#### DATASET RECORDS:
+--
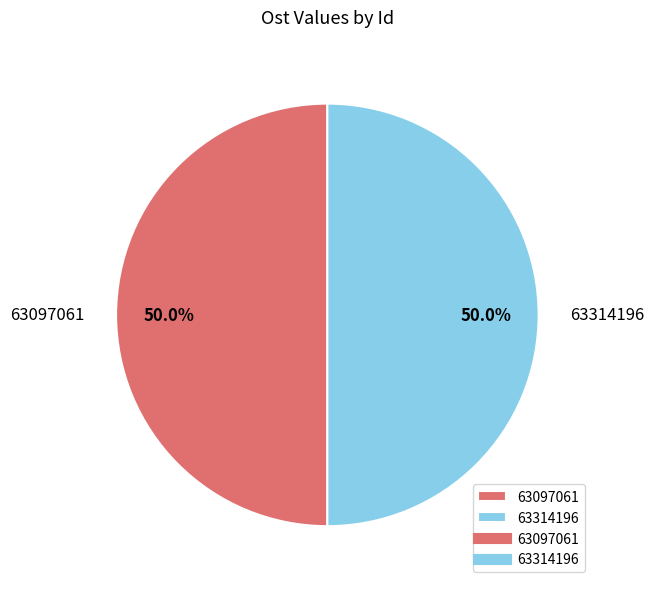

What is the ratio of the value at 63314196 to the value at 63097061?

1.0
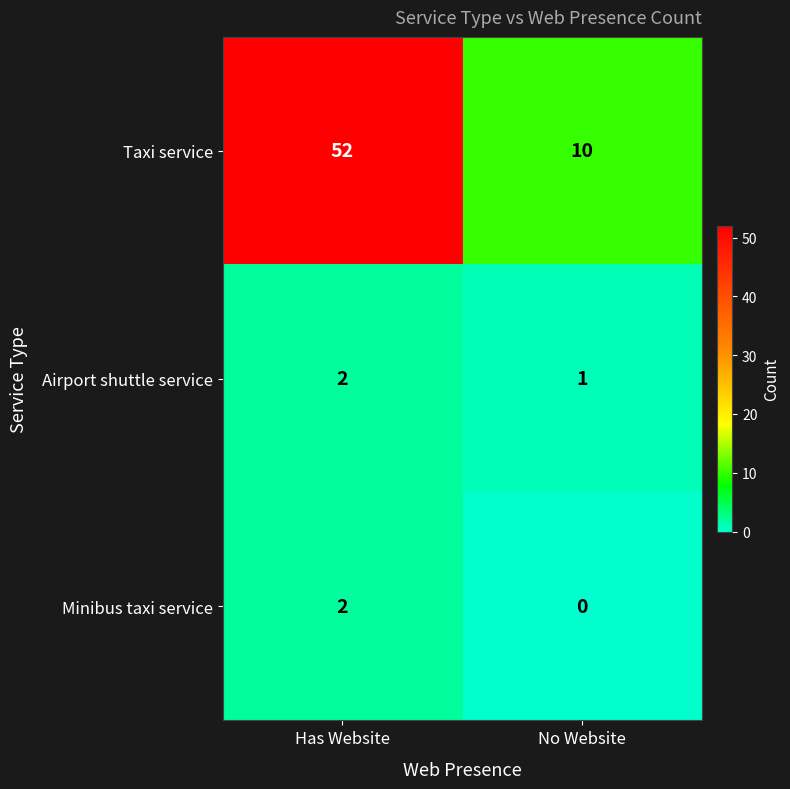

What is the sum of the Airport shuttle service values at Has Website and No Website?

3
+--
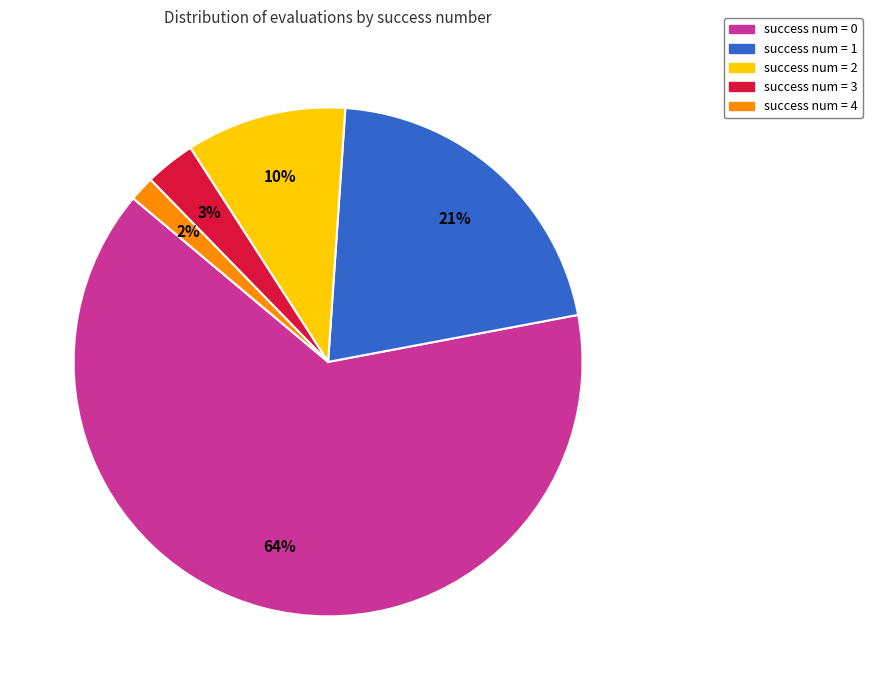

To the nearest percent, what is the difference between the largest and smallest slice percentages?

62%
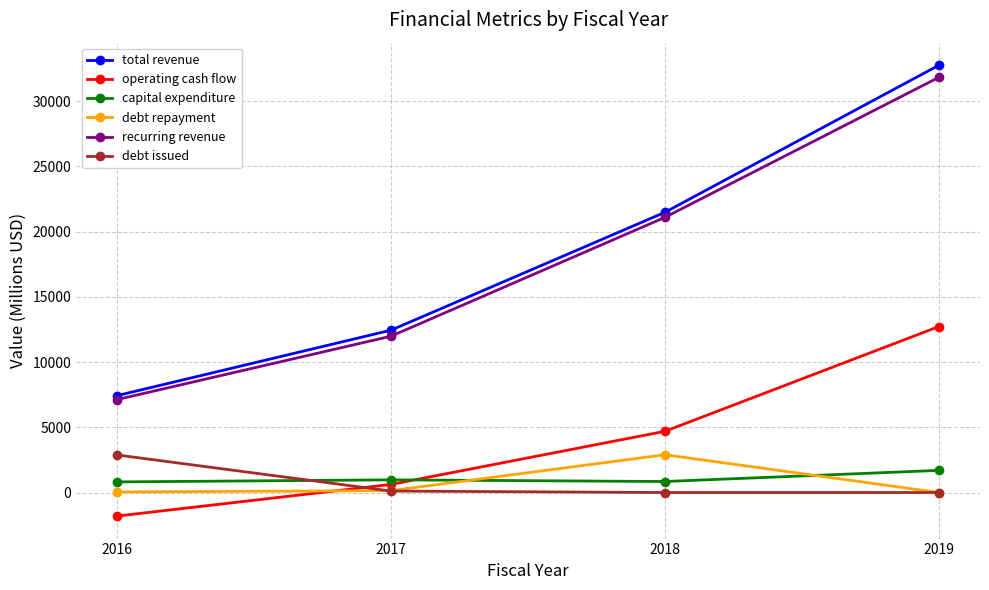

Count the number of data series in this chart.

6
+--
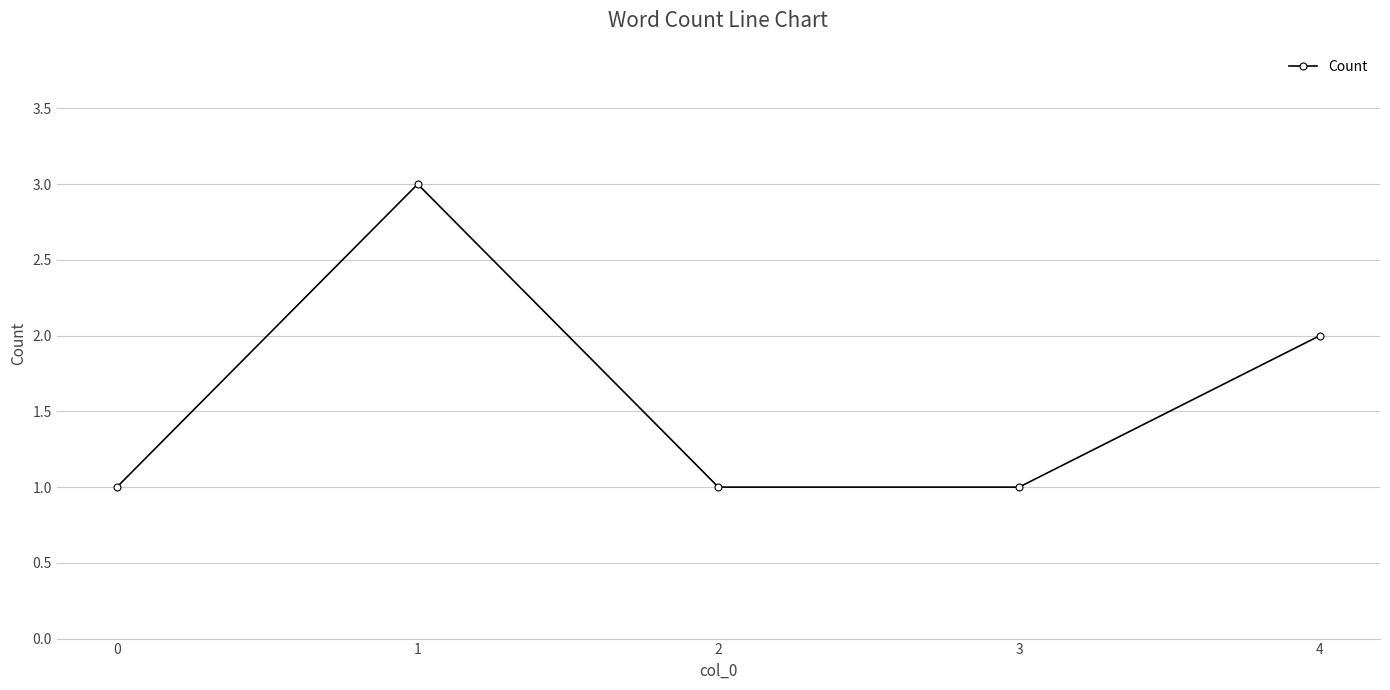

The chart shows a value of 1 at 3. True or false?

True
+--
#### PROBLEM STATEMENT:
Echo back, line for line, the portion that starts with the line containing "What is the ratio" and ends with the line containing "What is the sum", both included, leaving out the pictures.

#### EXERCISE OUTPUT:
What is the ratio of the value at 63314196 to the value at 63097061?

1.0

What is the sum of the Airport shuttle service values at Has Website and No Website?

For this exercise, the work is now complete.